→ **DATA FOR THIS EXERCISE**:
----
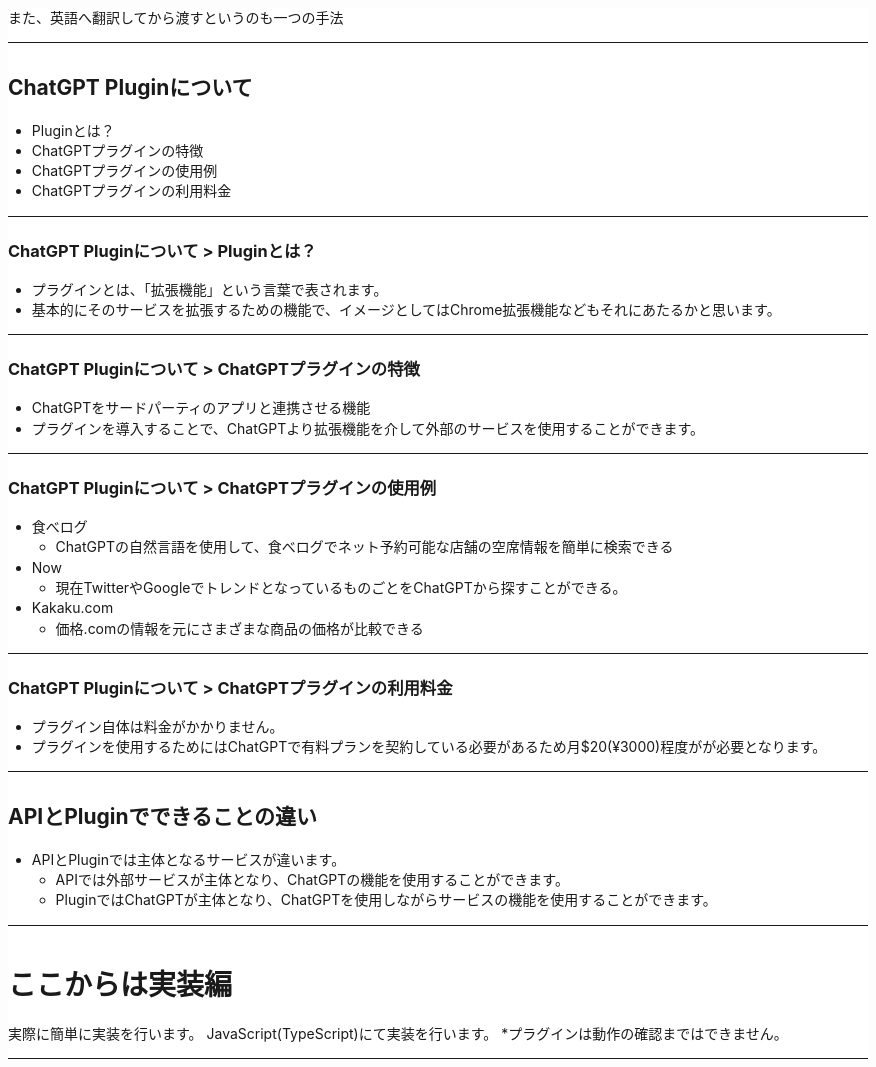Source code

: また、英語へ翻訳してから渡すというのも一つの手法

---
## ChatGPT Pluginについて

- Pluginとは？
- ChatGPTプラグインの特徴
- ChatGPTプラグインの使用例
- ChatGPTプラグインの利用料金

---
### ChatGPT Pluginについて > **Pluginとは？**

- プラグインとは、「拡張機能」という言葉で表されます。
- 基本的にそのサービスを拡張するための機能で、イメージとしてはChrome拡張機能などもそれにあたるかと思います。

---
### ChatGPT Pluginについて > **ChatGPTプラグインの特徴**

- ChatGPTをサードパーティのアプリと連携させる機能
- プラグインを導入することで、ChatGPTより拡張機能を介して外部のサービスを使用することができます。

---
### ChatGPT Pluginについて > **ChatGPTプラグインの使用例**

- 食べログ
  - ChatGPTの自然言語を使用して、食べログでネット予約可能な店舗の空席情報を簡単に検索できる
- Now
  - 現在TwitterやGoogleでトレンドとなっているものごとをChatGPTから探すことができる。
- Kakaku.com
  - 価格.comの情報を元にさまざまな商品の価格が比較できる

---
### ChatGPT Pluginについて > **ChatGPTプラグインの利用料金**

- プラグイン自体は料金がかかりません。
- プラグインを使用するためにはChatGPTで有料プランを契約している必要があるため月$20(¥3000)程度がが必要となります。

---
## APIとPluginでできることの違い

- APIとPluginでは主体となるサービスが違います。
  - APIでは外部サービスが主体となり、ChatGPTの機能を使用することができます。
  - PluginではChatGPTが主体となり、ChatGPTを使用しながらサービスの機能を使用することができます。

---
# ここからは実装編

実際に簡単に実装を行います。
JavaScript(TypeScript)にて実装を行います。
*プラグインは動作の確認まではできません。

---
----
→ **TASK GOAL**:
With "ChatGPTプラグインの使用例" as the string to find, copy every line of the records that holds it.

→ **SOLUTION**:
- ChatGPTプラグインの使用例
### ChatGPT Pluginについて > **ChatGPTプラグインの使用例**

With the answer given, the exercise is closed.